::: Records supplied :::

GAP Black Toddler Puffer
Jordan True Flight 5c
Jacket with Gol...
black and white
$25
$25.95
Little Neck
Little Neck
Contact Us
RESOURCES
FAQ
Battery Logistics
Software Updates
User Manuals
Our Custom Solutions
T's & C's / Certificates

:::

- [Written task] In full and verbatim, repeat the records given above.

- [The answer]
GAP Black Toddler Puffer
Jordan True Flight 5c
Jacket with Gol...
black and white
$25
$25.95
Little Neck
Little Neck
Contact Us
RESOURCES
FAQ
Battery Logistics
Software Updates
User Manuals
Our Custom Solutions
T's & C's / Certificates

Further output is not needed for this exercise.